Directions for this task ▸
Write out each item's text lines below as a JSON list of strings, one string per line, skipping blank lines and leaving out the pictures. Cover all the items.

Input rows ▸
• • • • • • •

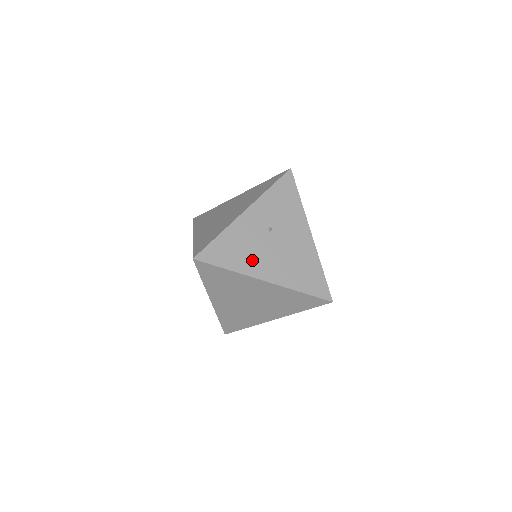
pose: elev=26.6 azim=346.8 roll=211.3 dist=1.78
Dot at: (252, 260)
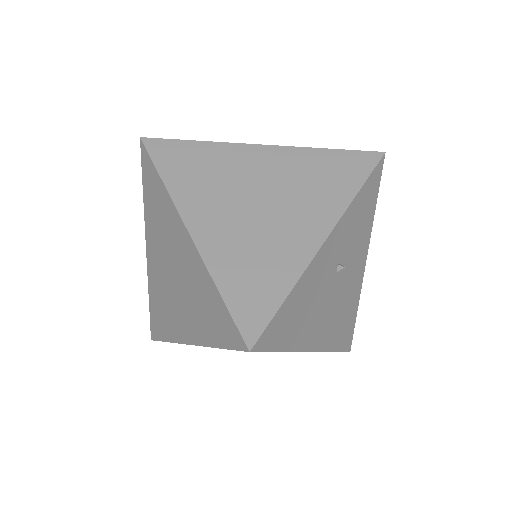
Dot at: (310, 325)
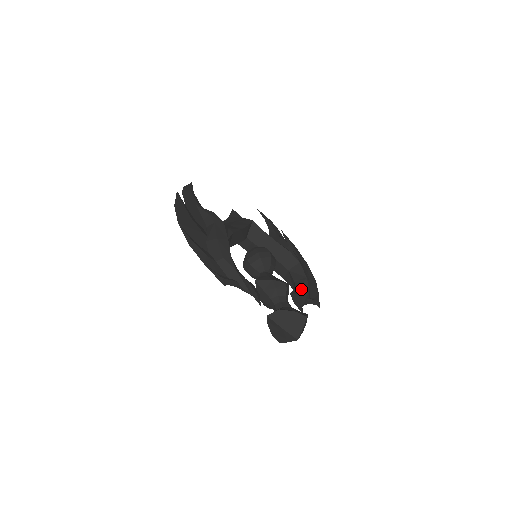
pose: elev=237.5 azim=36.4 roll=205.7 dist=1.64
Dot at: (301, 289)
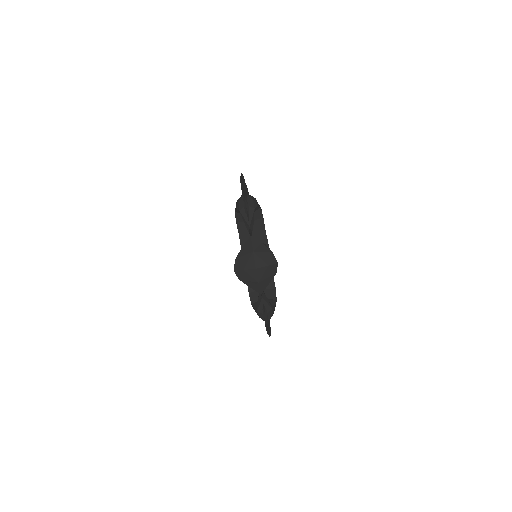
Dot at: occluded
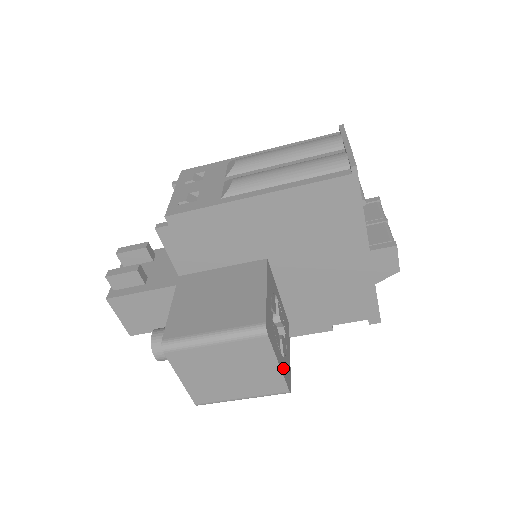
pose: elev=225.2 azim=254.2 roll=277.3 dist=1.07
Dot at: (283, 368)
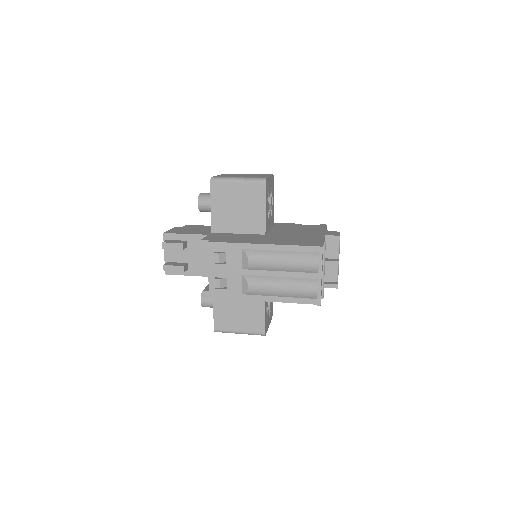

• • • • • • •

Solution below ▸
[
  "pose: elev=26.6 azim=346.8 roll=211.3 dist=1.78",
  "Dot at: (252, 260)",
  "Dot at: (310, 325)",
  "pose: elev=237.5 azim=36.4 roll=205.7 dist=1.64",
  "Dot at: (301, 289)",
  "Dot at: occluded",
  "pose: elev=225.2 azim=254.2 roll=277.3 dist=1.07",
  "Dot at: (283, 368)"
]